*Exercise 1:* Could you reproduce the Osho discourse on nothingness from "The Universe is, I" up to and including "IS THIS SELF?", swapping "Universe" for "Cosmos"?
*Exercise 2:* How would you render this sentence from the Osho discourse on nothingness in Spanish: "Buddha’s message is tremendously significant: you are an emptiness; there is no point in you which can say “I.”"

*Selected extract:*

————

The Universe is, I am not
Osho on Nothingness, emptiness
BELOVED OSHO,
FOR YEARS I HAVE CONTEMPLATED WHAT SEEMS TO ME TO BE THE BASIC MESSAGE FOR WELL-BEING: LOVE YOURSELF. WHEN I WAS A THERAPIST, ALL DAY HEARING, “I HATE MYSELF; I FEEL SORRY FOR MYSELF; I AM PROUD OF MYSELF; I WANT TO DESTROY MYSELF,” I STARTED WONDERING — WHO IS THIS SELF?
I LOVE WHEN YOU SAY THERE IS NO SELF. THAT SEEMS SO FREEING. COULD YOU PLEASE SAY MORE?
The whole therapeutic movement has gone wrong on that point: Love thyself. Socrates used to say, “Know thyself.” And there have been masters, particularly Sufis, who say, “Be thyself.” But there is only one person in the whole history of man, Gautam Buddha, who said, “There is no self. You are an emptiness, utter silence, a non-being.” His message was much opposed by all the traditions, because they all depended in some way or other on the idea of the self. There may have been differences on other points, but on one point they were all totally in agreement — and that was the existence of the self. Even people like George Gurdjieff, who used to talk about a very novel idea — that you are not born with a self, you have to earn it: “Deserve thyself” — finally, he also ends up with the self. Gautam Buddha does not make any distinction between the self and the ego — and there is none. It is just sophistry, linguistic gymnastics, to make such distinctions; then you can discard the ego and save the self. But the self is simply another name of the ego. You are only changing names, and no transformation of being is happening.
Buddha’s message is tremendously significant: you are an emptiness; there is no point in you which can say “I.” Looked at from my vision, when I say to you, “Melt, dissolve into existence,” I am simply saying the same thing in more positive terms.
Buddha’s way of saying it was so negative that many people were stopped, because the question arose, naturally, that if there is no self, why bother? what is there to achieve? Just to know that you are not? A whole life of discipline, great effort for meditation, and the result is to know that you are not? The result does not seem to be worth it! At least without the meditation, without the discipline you have some sense of being. It may be wrong, but at least you are not feeling hollow and empty. Knowing that you are not, how will you live? Out of nothingness there is no possibility of any love, of any compassion — no possibility of anything. Out of nothing comes only nothing.
So the opponents of Buddha described his method as a subtle way of spiritual suicide — far more dangerous than ordinary suicide, because with ordinary suicide you will survive, you will take a new form, a new birth. But with Buddha you will be committing total suicide, annihilation. There will be no longer anything left of you, and you will be never heard from again, never found again. You never were in the first place.

————

[Data records]

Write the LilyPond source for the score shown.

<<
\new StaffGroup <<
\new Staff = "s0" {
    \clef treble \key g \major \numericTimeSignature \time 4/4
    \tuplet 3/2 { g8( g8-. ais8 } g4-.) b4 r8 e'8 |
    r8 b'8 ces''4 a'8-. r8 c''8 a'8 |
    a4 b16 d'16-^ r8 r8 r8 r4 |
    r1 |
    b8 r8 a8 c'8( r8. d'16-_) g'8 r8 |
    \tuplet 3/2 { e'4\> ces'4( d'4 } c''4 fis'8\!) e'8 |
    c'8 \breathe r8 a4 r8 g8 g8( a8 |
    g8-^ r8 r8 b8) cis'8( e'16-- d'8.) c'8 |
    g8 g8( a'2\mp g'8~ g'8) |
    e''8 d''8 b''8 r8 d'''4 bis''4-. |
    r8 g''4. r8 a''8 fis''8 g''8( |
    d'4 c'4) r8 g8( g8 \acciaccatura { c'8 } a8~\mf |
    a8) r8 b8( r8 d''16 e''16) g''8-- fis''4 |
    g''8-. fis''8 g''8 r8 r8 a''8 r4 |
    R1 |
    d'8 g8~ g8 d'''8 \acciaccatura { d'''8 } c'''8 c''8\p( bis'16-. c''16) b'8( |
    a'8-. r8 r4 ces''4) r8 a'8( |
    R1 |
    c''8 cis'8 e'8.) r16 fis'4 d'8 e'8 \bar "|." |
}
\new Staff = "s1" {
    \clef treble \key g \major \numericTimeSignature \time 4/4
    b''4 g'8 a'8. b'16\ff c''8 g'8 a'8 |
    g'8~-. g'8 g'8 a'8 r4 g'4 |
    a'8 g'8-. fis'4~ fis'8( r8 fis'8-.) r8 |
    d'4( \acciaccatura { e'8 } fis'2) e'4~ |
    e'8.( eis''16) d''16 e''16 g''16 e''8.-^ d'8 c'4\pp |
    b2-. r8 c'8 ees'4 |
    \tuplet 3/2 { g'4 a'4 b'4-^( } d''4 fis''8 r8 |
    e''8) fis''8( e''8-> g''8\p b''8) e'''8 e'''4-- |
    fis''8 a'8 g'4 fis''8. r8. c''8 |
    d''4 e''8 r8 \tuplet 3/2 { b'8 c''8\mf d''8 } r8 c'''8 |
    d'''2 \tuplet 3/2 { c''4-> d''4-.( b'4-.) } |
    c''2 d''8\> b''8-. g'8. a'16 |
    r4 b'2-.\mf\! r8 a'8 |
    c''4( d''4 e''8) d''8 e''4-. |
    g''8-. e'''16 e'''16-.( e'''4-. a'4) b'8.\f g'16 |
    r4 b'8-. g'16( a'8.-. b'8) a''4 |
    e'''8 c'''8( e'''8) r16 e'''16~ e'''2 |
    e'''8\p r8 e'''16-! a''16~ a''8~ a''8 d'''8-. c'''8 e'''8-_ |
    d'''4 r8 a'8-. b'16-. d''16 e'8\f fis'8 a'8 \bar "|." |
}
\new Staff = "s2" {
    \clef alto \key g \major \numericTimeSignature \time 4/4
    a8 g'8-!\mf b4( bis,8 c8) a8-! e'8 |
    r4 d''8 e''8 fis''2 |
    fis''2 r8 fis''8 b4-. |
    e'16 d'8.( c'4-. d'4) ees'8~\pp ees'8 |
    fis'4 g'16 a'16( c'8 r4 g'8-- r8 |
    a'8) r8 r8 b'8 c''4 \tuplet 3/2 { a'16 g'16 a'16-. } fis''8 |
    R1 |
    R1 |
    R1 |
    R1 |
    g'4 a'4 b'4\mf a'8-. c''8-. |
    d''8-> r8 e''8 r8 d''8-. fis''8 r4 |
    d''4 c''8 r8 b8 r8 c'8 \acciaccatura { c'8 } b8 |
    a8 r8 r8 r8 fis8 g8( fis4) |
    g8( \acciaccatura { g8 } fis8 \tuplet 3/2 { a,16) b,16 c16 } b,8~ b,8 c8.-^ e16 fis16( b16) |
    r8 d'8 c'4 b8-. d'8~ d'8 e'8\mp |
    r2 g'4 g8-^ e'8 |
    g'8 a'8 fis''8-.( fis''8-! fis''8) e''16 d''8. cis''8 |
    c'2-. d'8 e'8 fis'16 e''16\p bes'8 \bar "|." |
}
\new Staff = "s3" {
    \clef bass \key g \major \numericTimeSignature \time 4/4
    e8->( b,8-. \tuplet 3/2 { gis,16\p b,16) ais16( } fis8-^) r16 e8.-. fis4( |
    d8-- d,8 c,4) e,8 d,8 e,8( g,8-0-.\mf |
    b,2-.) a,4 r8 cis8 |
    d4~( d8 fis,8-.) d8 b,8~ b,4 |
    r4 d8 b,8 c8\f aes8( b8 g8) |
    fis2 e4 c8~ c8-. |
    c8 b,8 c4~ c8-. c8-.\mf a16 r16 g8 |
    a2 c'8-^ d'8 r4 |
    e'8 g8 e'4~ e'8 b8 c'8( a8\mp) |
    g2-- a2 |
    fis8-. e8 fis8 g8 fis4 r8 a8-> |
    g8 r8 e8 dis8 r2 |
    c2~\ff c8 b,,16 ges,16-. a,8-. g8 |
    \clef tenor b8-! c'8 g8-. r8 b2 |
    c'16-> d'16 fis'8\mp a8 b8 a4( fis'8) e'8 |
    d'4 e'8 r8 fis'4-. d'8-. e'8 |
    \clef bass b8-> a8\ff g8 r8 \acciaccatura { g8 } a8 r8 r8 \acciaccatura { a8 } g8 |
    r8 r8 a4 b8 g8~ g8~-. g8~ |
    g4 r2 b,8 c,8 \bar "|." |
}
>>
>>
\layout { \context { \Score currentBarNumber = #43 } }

————

*Task solution 1:*
The Cosmos is, I am not
Osho on Nothingness, emptiness
BELOVED OSHO,
FOR YEARS I HAVE CONTEMPLATED WHAT SEEMS TO ME TO BE THE BASIC MESSAGE FOR WELL-BEING: LOVE YOURSELF. WHEN I WAS A THERAPIST, ALL DAY HEARING, “I HATE MYSELF; I FEEL SORRY FOR MYSELF; I AM PROUD OF MYSELF; I WANT TO DESTROY MYSELF,” I STARTED WONDERING — WHO IS THIS SELF?

*Task solution 2:* El mensaje de Buda es tremendamente significativo: eres un vacío; no hay ningún punto en ti que pueda decir «yo».